1. Ziffer 1 der «Erklärung» verpflichtet JournalistInnen, sich an die Wahrheit zu halten. Richtlinie 1.1 präzisiert, dass die Wahrheitssuche den Ausgangspunkt der Informationstätigkeit darstellt. Sie setzt die Beachtung verfügbarer und zugänglicher Daten, die Achtung der Integrität von Dokumenten (Text, Ton und Bild), die Überprüfung und die allfällige Berichtigung voraus. Gemäss den Beschwerdeführenden wurden diese Pflichten durch die Aussage, das Initiativkomitee habe Unterschriften gekauft, verletzt. Für den Presserat ist diese Aussage nicht mit einem Vorwurf der Bestechung von BürgerInnen gleichzusetzen. Die Autoren behaupten in den beiden Artikeln nicht, dieses Vorgehen sei illegal – weder explizit noch implizit. Zwar handelt es sich genau genommen nicht um einen Kauf, sondern um ein Bezahlen der SammlerInnen. Im übertragenen Sinn kann das Wort «kaufen» jedoch durchaus verwendet werden und ist nicht zu beanstanden. Ebenfalls nicht zu beanstanden ist der Vorwurf der fehlenden Transparenz. Selbst auf Nachfrage des «Tages-Anzeiger» gibt das Komitee keine Auskunft darüber, wer neben Vanessa Meury im Stiftungsrat vertreten ist. Ziffer 1 der «Erklärung» und die zugehörige Richtlinie 1.1 (Wahrheitssuche) sind somit nicht verletzt.
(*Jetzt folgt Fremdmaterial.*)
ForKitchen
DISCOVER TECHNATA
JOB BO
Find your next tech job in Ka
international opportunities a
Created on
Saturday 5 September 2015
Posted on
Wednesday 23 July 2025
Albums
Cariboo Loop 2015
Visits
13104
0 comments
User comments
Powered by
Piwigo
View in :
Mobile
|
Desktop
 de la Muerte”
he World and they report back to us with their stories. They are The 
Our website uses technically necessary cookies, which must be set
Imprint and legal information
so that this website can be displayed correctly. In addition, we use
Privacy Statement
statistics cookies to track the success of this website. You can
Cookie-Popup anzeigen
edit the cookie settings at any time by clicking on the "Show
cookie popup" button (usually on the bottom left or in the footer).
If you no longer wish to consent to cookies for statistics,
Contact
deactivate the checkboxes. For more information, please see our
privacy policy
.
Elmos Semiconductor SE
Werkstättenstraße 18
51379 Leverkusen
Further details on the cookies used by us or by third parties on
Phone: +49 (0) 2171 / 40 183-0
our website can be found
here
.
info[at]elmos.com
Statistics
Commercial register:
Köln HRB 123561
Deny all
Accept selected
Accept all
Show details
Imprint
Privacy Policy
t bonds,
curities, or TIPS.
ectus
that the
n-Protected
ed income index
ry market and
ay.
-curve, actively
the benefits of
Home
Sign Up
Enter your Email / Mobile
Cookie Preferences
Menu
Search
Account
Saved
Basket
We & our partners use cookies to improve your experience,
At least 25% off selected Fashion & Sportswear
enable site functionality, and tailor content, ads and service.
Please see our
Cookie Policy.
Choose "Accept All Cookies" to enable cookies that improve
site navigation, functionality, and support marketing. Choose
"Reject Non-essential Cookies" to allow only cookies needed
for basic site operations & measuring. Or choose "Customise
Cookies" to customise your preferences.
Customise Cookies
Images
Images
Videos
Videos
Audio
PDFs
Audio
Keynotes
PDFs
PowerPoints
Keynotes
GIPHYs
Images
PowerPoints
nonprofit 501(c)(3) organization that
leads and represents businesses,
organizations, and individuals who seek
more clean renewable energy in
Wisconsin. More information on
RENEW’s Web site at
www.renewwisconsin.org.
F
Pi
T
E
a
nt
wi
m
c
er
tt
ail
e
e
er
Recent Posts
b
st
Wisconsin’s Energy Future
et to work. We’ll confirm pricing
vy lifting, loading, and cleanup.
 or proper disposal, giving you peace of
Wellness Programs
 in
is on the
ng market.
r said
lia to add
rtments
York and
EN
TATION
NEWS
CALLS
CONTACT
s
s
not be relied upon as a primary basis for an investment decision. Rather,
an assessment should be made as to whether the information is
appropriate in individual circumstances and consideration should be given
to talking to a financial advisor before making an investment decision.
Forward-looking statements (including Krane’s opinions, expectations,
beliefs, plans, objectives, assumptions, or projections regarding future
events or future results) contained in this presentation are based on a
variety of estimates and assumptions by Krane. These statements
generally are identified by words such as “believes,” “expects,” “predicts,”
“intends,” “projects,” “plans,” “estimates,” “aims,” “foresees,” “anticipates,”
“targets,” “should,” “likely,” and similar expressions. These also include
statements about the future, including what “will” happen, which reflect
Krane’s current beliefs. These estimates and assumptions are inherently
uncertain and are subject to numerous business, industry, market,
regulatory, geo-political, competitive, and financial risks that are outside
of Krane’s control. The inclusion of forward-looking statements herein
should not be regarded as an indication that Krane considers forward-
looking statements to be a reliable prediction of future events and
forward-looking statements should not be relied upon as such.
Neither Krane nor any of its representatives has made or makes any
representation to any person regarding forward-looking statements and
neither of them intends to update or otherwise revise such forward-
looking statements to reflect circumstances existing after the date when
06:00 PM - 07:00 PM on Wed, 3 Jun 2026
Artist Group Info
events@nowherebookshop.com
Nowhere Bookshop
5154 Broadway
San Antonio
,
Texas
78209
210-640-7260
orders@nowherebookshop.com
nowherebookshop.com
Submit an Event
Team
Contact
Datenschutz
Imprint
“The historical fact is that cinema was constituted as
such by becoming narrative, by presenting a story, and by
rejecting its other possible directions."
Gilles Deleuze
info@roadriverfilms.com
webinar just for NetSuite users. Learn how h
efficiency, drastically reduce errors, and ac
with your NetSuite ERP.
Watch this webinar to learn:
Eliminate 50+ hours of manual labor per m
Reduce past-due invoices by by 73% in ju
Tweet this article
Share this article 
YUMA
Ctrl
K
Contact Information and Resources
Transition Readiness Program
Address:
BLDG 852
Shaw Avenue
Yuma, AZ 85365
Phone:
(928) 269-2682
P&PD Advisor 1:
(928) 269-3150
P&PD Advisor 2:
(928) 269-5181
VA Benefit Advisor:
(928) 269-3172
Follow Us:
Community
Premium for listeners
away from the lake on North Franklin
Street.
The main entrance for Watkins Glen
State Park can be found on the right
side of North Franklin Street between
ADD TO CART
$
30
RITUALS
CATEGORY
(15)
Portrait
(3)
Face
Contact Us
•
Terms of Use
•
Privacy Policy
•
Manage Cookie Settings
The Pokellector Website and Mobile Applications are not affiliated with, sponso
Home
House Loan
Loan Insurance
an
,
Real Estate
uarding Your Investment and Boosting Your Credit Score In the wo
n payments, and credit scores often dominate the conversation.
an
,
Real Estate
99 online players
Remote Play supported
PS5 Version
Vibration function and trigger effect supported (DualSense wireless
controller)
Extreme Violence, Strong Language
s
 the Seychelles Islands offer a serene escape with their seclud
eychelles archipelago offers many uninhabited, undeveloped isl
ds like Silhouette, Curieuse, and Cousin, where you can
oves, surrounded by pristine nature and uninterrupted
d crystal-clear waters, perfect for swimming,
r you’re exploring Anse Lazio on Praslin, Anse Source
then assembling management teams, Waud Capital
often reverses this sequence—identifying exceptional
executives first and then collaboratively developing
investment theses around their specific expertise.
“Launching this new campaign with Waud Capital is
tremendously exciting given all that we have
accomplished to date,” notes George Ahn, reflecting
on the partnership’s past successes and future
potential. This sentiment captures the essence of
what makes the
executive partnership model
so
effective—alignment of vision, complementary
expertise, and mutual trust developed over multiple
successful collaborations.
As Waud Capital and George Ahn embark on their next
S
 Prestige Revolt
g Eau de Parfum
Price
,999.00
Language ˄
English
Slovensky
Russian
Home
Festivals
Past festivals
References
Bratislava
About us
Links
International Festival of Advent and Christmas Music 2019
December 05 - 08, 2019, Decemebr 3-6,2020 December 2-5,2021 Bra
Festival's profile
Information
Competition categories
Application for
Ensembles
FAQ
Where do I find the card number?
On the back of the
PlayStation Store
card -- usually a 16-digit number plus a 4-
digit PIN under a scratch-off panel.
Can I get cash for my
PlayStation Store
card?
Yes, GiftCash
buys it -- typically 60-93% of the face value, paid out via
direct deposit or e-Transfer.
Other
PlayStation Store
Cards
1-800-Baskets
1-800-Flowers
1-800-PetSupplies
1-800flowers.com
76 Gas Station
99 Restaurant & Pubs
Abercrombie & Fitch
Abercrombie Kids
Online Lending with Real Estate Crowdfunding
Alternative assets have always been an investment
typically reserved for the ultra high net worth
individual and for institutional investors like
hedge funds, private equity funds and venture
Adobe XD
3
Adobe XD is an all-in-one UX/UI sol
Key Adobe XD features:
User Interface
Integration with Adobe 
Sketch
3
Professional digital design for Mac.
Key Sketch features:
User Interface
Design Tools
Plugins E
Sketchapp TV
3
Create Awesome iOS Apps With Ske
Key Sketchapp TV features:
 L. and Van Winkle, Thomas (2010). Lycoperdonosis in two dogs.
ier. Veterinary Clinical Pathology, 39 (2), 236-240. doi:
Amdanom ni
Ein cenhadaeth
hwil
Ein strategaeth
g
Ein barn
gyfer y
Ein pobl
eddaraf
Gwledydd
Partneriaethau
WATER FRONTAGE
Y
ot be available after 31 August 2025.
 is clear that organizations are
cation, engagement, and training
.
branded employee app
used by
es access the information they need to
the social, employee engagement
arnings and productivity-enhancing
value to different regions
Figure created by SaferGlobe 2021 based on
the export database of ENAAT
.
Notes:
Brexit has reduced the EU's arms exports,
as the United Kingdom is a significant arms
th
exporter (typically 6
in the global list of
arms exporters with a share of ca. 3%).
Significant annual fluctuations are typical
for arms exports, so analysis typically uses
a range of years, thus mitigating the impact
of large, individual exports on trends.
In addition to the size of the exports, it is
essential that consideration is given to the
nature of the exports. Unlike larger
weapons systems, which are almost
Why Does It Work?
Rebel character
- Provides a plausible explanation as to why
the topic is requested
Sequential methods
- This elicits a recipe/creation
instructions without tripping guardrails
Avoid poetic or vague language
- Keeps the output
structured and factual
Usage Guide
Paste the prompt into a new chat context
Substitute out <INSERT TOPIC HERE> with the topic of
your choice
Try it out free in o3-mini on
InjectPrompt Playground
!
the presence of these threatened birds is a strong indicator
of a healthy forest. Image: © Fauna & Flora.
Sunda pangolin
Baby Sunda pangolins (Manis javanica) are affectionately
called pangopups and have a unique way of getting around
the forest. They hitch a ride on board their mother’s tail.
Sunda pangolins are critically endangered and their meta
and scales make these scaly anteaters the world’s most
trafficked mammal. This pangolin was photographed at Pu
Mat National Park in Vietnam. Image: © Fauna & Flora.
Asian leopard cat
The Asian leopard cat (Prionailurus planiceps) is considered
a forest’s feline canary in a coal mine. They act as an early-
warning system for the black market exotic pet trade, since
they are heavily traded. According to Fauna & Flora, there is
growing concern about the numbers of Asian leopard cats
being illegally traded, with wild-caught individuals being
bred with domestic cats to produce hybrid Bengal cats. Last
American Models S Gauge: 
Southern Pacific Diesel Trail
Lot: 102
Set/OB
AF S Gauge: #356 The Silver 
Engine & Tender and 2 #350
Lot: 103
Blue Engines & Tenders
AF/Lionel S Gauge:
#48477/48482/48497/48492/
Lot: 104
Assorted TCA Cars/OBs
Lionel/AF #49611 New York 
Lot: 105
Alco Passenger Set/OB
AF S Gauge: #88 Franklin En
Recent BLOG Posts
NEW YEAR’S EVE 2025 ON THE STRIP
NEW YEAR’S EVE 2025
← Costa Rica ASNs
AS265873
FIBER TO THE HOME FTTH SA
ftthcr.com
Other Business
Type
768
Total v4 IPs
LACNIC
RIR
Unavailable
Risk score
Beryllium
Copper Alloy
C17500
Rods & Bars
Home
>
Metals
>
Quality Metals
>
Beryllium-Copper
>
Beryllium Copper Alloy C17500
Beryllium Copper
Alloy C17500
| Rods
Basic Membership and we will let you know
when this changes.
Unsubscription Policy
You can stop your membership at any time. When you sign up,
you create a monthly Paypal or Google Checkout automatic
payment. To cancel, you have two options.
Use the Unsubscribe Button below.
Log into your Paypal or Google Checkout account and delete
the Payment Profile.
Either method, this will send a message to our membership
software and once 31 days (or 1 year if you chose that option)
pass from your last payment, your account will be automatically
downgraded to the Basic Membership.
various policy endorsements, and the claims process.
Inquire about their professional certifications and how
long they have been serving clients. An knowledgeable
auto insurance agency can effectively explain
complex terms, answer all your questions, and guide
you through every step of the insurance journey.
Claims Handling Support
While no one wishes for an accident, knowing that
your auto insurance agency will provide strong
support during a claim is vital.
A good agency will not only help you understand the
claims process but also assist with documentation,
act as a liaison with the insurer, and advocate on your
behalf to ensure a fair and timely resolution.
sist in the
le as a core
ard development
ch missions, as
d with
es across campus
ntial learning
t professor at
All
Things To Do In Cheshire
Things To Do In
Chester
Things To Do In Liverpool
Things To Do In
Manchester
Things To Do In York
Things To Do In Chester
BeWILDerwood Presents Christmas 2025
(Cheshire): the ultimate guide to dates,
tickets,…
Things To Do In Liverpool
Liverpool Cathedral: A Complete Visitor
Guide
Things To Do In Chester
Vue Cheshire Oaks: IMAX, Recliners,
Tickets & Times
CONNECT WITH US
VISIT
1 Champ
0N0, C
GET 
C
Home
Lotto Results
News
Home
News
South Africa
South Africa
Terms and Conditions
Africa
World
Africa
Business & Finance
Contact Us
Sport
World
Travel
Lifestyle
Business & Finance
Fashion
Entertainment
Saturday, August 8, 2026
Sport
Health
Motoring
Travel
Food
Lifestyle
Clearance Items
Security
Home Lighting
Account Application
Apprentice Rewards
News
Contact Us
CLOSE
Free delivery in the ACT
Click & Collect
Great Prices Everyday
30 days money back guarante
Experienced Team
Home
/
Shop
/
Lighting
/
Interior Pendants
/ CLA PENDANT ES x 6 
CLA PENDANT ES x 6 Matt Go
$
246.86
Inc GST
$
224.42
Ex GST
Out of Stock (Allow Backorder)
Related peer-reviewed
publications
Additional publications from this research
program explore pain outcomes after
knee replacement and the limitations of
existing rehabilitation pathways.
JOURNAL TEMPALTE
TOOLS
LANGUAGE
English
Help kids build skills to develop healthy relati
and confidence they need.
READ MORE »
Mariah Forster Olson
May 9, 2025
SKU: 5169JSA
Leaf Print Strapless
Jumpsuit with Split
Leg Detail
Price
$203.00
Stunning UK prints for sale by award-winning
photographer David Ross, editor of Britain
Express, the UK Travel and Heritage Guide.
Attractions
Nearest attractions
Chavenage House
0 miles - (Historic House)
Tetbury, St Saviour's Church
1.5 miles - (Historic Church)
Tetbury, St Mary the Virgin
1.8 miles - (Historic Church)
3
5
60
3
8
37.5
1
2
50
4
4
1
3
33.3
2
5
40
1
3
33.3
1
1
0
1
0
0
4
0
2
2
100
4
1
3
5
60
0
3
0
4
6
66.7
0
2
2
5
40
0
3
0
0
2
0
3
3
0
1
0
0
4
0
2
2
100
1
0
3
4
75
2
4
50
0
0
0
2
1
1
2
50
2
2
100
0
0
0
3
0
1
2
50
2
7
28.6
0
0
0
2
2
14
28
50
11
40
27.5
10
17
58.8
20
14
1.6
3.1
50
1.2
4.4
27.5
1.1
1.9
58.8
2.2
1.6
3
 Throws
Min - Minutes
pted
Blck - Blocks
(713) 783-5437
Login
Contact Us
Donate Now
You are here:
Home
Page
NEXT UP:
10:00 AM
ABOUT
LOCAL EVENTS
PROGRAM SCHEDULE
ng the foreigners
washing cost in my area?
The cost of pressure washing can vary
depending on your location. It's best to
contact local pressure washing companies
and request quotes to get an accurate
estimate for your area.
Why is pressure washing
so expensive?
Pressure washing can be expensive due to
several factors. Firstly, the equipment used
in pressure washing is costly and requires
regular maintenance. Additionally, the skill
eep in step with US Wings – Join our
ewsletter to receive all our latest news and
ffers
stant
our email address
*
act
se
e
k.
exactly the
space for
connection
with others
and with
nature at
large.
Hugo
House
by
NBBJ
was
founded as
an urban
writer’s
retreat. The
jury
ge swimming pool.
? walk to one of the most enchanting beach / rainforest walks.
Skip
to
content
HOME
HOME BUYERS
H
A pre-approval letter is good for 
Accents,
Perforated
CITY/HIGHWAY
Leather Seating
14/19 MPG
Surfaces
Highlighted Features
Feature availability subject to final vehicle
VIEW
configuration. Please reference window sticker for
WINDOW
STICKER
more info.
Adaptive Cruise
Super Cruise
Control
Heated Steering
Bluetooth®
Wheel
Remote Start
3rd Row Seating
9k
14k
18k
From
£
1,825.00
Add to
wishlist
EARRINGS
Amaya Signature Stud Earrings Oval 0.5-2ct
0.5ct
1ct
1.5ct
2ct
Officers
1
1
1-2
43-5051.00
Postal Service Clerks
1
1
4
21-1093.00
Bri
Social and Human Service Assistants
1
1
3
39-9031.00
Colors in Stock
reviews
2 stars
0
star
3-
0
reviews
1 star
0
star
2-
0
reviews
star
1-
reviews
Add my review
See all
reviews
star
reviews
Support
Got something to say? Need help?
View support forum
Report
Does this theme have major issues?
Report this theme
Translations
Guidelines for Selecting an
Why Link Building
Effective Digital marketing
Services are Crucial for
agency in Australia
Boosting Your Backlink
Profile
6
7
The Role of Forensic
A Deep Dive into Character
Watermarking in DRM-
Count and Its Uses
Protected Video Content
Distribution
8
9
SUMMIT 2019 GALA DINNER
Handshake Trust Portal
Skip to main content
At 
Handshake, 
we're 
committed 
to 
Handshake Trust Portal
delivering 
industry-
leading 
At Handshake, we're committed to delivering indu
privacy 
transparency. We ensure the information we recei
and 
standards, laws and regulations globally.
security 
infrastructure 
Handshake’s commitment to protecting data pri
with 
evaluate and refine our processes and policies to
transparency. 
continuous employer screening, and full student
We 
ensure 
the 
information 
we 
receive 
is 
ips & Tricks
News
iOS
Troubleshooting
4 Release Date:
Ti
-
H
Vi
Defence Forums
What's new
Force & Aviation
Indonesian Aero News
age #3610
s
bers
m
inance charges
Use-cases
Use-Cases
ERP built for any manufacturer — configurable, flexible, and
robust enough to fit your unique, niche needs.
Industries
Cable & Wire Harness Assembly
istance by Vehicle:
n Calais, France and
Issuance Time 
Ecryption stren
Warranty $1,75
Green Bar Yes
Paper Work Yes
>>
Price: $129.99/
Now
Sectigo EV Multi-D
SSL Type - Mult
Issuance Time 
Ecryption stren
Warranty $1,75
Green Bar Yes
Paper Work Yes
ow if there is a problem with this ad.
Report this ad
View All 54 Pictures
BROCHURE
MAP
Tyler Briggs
2. Gemäss Ziffer 3 der «Erklärung» dürfen keine wichtigen Elemente von Informationen unterschlagen werden. Richtlinie 3.8 (Anhörung bei schweren Vorwürfen) präzisiert dies als Pflicht, die Beteiligten bei schweren Vorwürfen anzuhören. Dieser Pflicht sind die Autoren des Beitrags nachgekommen, die InitiantInnen kommen in beiden Artikeln zu Wort: auf der Frontseite mit einer Aussage zum konkreten Vorwurf des Stimmenkaufs, im Text auf Seite 3 äusserst ausführlich zur Zusammenarbeit mit der professionellen Sammelorganisation, zu den Mitgliedern im Initiativkomitee, zur Finanzierung und zu Struktur und Hintergrund der Stiftung. Ziffer 3 der «Erklärung» und Richtlinie 3.8 (Anhörung bei schweren Vorwürfen) sind nicht verletzt.

3.
Richtlinie 2.3 (Trennung von Fakten und Kommentar) verlangt, dass das Publikum zwischen Fakten und kommentierenden, kritisierenden Einschätzungen unterscheiden kann. Die Beschwerdeführenden sind der Ansicht, es handle sich bei der Bezeichnung des Vorgehens der InitiantInnen als «Kauf» um einen Kommentar, weil diese Bezeichnung nicht der Wahrheit entspreche und es sich darum um eine Meinungsäusserung handle. Wie oben dargelegt ist die Wahrheitspflicht mit der Bezeichnung dieses Vorgehens als «Kauf» nicht verletzt worden. Es handelt sich bei den monierten Aussagen in Titel und Lead der beiden Artikel um faktengestützte Aussagen und nicht um die Meinung der Autoren. Richtlinie 2.3 (Trennung von Fakten und Kommentar) zur «Erklärung» ist nicht verletzt.

III. Feststellungen

1. Der Presserat weist die Beschwerde ab.

2.
Der «Tages-Anzeiger» hat mit den Beiträgen «AKW-Freunde kaufen Unterschriften im grossen Stil» und «Der grosse Unterschriftenkauf» vom 15. Februar 2023 die Ziffern 1 (Wahrheitspflicht), 2 (Trennung von Fakten und Kommentar) und 3 (Anhörung bei schweren Vorwürfen) der «Erklärung der Pflichten und Rechte der Journalistinnen und Journalisten» nicht verletzt.